I couldn't bring myself to write about it before now. There was just one thing nagging me and bothering me, so I'm writing about it now.
Robin Williams committed suicide.
I know what it's like to feel so sad, desperate, in pain, lonely, bothersome and burdensome to those I love (and who love me), etc., that suicide seems like the best option. Some people think it is a selfish act, but I'm not one to think that. Some people say it is a "temporary solution to a permanent problem", but I don't think that's always accurate either. Lots of people have had lots to say. Some have really bothered me, but the thing that has been the hardest for me to hear was said to be comforting...
"At least he's free from suffering."
"He's in a better place."
"You're free Genie."
There was a time in my life where I envied every person that died. It didn't matter how they died, I felt envious that they got to be done suffering through this life, and I had to keep living it. I dreamed of the day that I could die, and be free. I hoped I would get cancer or die in a car accident, so my family wouldn't have to deal with the stigma and pain of my suicide, but I still would get to be done.
I wanted to go "Home". I'd been taught that after death would be happier, better, and heaven was home to me. Maybe there I would find all of the peace that I couldn't find on Earth.
When you are in that kind of darkness, hearing that someone who took their own life is free... and hearing people comfort themselves with the thoughts that at least he didn't have to suffer anymore... you have no idea what it feels like to those here fighting to live every single day.
I stayed alive because I didn't want my sister or my brothers to have to face my death, but if I thought they would feel peace and relief at my death, I would have been gone. I stayed alive because I didn't want my parents to ever question if there was more they could have done, but if I had thought they could comfort themselves by saying I was in a better place, I would have gone to that better place.

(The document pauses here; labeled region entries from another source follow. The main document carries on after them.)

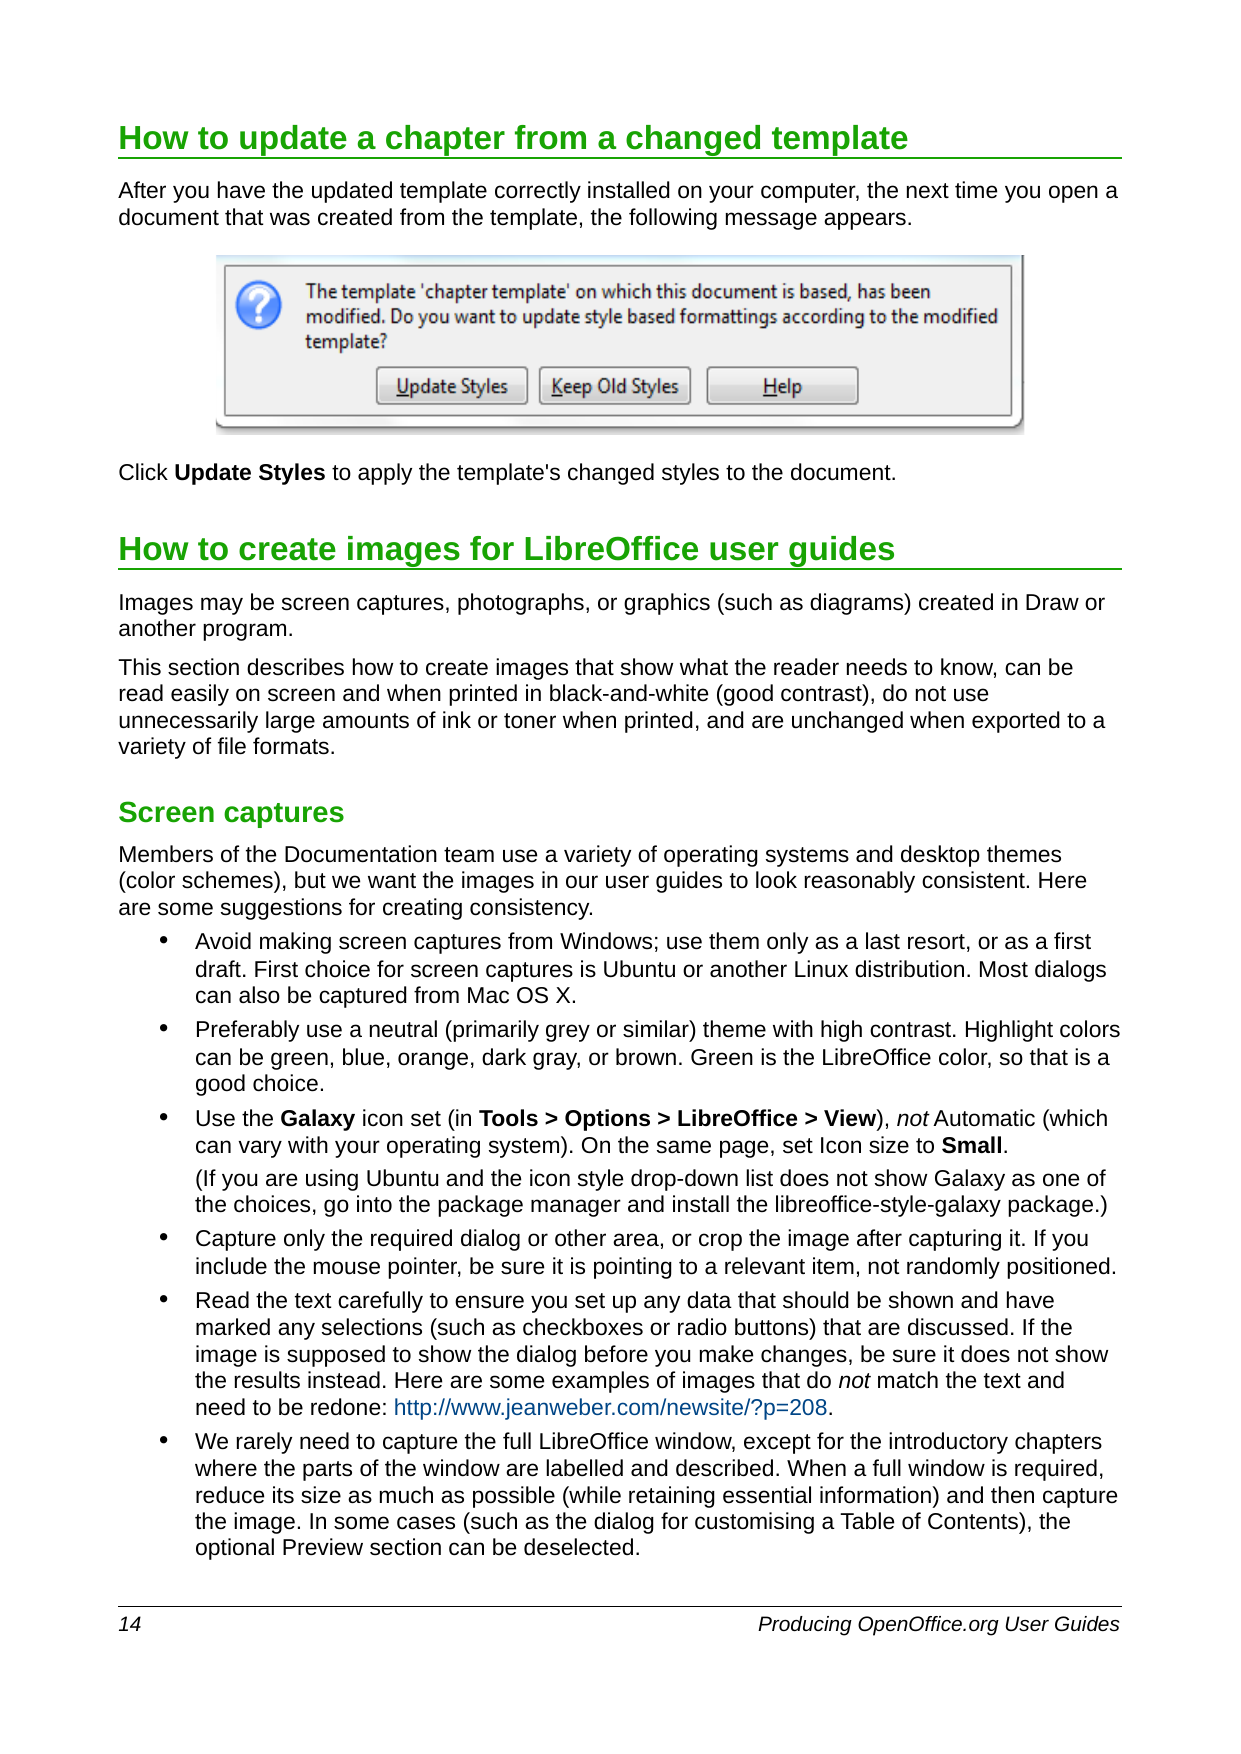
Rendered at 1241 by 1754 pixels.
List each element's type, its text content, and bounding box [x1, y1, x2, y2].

list (If you are using Ubuntu and the icon style drop-down list does not show Galaxy as one of the choices, go into the package manager and install the libreoffice-style-galaxy package.) [195, 1164, 1122, 1217]
list We rarely need to capture the full LibreOffice window, except for the introductory chapters where the parts of the window are labelled and described. When a full window is required, reduce its size as much as possible (while retaining essential information) and then capture the image. In some cases (such as the dialog for customising a Table of Contents), the optional Preview section can be deselected. [156, 1426, 1122, 1561]
subtitle Screen captures [118, 795, 1122, 828]
text Click Update Styles to apply the template's changed styles to the document. [118, 459, 1122, 485]
picture [215, 255, 1025, 435]
list Avoid making screen captures from Windows; use them only as a last resort, or as a first draft. First choice for screen captures is Ubuntu or another Linux distribution. Most dialogs can also be captured from Mac OS X. [156, 926, 1122, 1008]
text After you have the updated template correctly installed on your computer, the next time you open a document that was created from the template, the following message appears. [118, 177, 1122, 230]
subtitle How to create images for LibreOffice user guides [118, 529, 1122, 568]
list Preferably use a neutral (primarily grey or similar) theme with high contrast. Highlight colors can be green, blue, orange, dark gray, or brown. Green is the LibreOffice color, so that is a good choice. [156, 1014, 1122, 1096]
list Members of the Documentation team use a variety of operating systems and desktop themes (color schemes), but we want the images in our user guides to look reasonably consistent. Here are some suggestions for creating consistency. [118, 841, 1122, 920]
text This section describes how to create images that show what the reader needs to know, can be read easily on screen and when printed in black-and-white (good contrast), do not use unnecessarily large amounts of ink or toner when printed, and are unchanged when exported to a variety of file formats. [118, 654, 1122, 759]
list Capture only the required dialog or other area, or crop the image after capturing it. If you include the mouse pointer, be sure it is pointing to a relevant item, not randomly positioned. [156, 1223, 1122, 1279]
text Images may be screen captures, photographs, or graphics (such as diagrams) created in Draw or another program. [118, 589, 1122, 642]
subtitle How to update a chapter from a changed template [118, 118, 1122, 157]
list Read the text carefully to ensure you set up any data that should be shown and have marked any selections (such as checkboxes or radio buttons) that are discussed. If the image is supposed to show the dialog before you make changes, be sure it does not show the results instead. Here are some examples of images that do not match the text and need to be redone: http://www.jeanweber.com/newsite/?p=208. [156, 1285, 1122, 1420]
list Use the Galaxy icon set (in Tools > Options > LibreOffice > View), not Automatic (which can vary with your operating system). On the same page, set Icon size to Small. [156, 1103, 1122, 1158]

I wanted to stay and live to show my friends that they could work through their stuff too. If I found a way to be happy and to live, then anyone could.
So, while I understand the desire to comfort ourselves now that we have lost a great man, I just think it's dangerous to speak of suicide in such peaceful terms. Let those that are fighting to live every day, that the fight is worth it. Hang on just a little bit longer, and you'll find freedom HERE.